#### Directions for this task:
At the line with "Wilt u bij ons", start transcribing; stop after the last line of the data below. Keep it exact and leave pictures out.

#### Supplied entries:
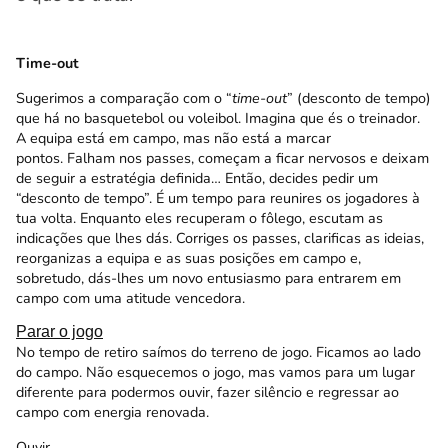
Time-out
Sugerimos a comparação com o “
time-out
” (desconto de tempo)
que há no basquetebol ou voleibol. Imagina que és o treinador.
A equipa está em campo, mas não está a marcar
pontos. Falham nos passes, começam a ficar nervosos e deixam
de seguir a estratégia definida… Então, decides pedir um
“desconto de tempo”. É um tempo para reunires os jogadores à
tua volta. Enquanto eles recuperam o fôlego, escutam as
indicações que lhes dás. Corriges os passes, clarificas as ideias,
reorganizas a equipa e as suas posições em campo e,
sobretudo, dás-lhes um novo entusiasmo para entrarem em
campo com uma atitude vencedora.
Parar o jogo
No tempo de retiro saímos do terreno de jogo. Ficamos ao lado
do campo. Não esquecemos o jogo, mas vamos para um lugar
diferente para podermos ouvir, fazer silêncio e regressar ao
campo com energia renovada.
Ouvir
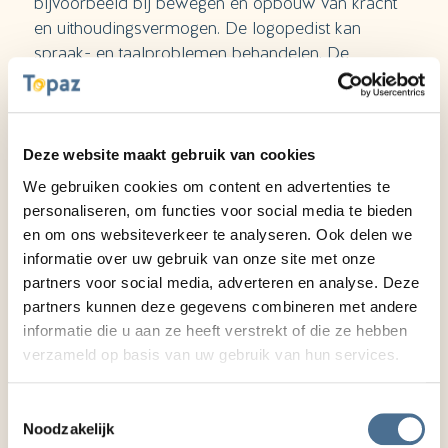
bijvoorbeeld bij bewegen en opbouw van kracht
en uithoudingsvermogen. De logopedist kan
spraak- en taalproblemen behandelen. De
ergotherapeut leert u dagelijkse activiteiten weer
zelfstandig uit te voeren.
Samenwerking
Deze website maakt gebruik van cookies
Topaz werkt binnen CVA-netwerk Transmuralis
We gebruiken cookies om content en advertenties te
samen met revalidatiecentrum Basalt en de
personaliseren, om functies voor social media te bieden
en om ons websiteverkeer te analyseren. Ook delen we
ziekenhuizen in de regio. U mag rekenen op een
informatie over uw gebruik van onze site met onze
soepele transfer van het ziekenhuis naar Revitel,
partners voor social media, adverteren en analyse. Deze
met een zorgvuldige overdracht en goede
partners kunnen deze gegevens combineren met andere
afstemming van eventuele controlebezoeken in het
informatie die u aan ze heeft verstrekt of die ze hebben
ziekenhuis.
verzameld op basis van uw gebruik van hun services.
Het ziekenhuis meldt u aan
Toestemmingsselectie
Wilt u bij ons revalideren na een beroerte? Laat
Noodzakelijk
het weten aan uw behandelend arts in het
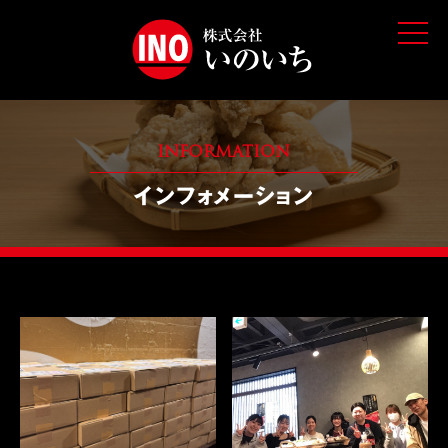
t
o
g
g
l
e
n
a
v
INFORMATION
i
g
インフォメーション
a
t
i
o
n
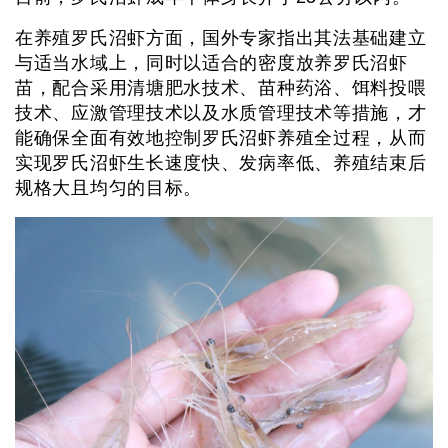
在养殖罗氏沼虾方面，国外专家指出其法基础建立
与适当水域上，同时以适合的密度放养罗氏沼虾
苗，配合采用清塘肥水技术、苗种药浴、饵料投喂
技术、应激管理技术以及水质管理技术等措施，才
能确保全面有效地控制罗氏沼虾养殖全过程，从而
实现罗氏沼虾生长速度快、发病率低、养殖结束后
规格大且均匀的目标。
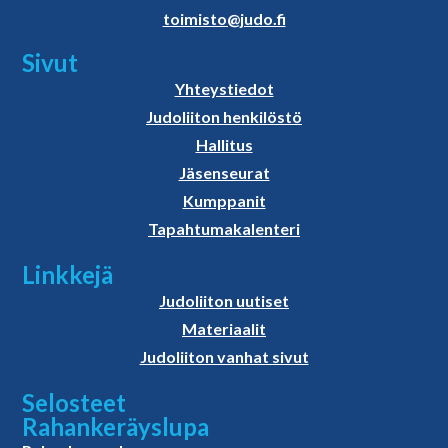
toimisto@judo.fi
Sivut
Yhteystiedot
Judoliiton henkilöstö
Hallitus
Jäsenseurat
Kumppanit
Tapahtumakalenteri
Linkkejä
Judoliiton uutiset
Materiaalit
Judoliiton vanhat sivut
Selosteet
Rahankeräyslupa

#### Answer section:
Wilt u bij ons revalideren na een beroerte? Laat
Noodzakelijk
het weten aan uw behandelend arts in het
t
o
g
g
l
e
n
a
v
INFORMATION
i
g
インフォメーション
a
t
i
o
n
在养殖罗氏沼虾方面，国外专家指出其法基础建立
与适当水域上，同时以适合的密度放养罗氏沼虾
苗，配合采用清塘肥水技术、苗种药浴、饵料投喂
技术、应激管理技术以及水质管理技术等措施，才
能确保全面有效地控制罗氏沼虾养殖全过程，从而
实现罗氏沼虾生长速度快、发病率低、养殖结束后
规格大且均匀的目标。
toimisto@judo.fi
Sivut
Yhteystiedot
Judoliiton henkilöstö
Hallitus
Jäsenseurat
Kumppanit
Tapahtumakalenteri
Linkkejä
Judoliiton uutiset
Materiaalit
Judoliiton vanhat sivut
Selosteet
Rahankeräyslupa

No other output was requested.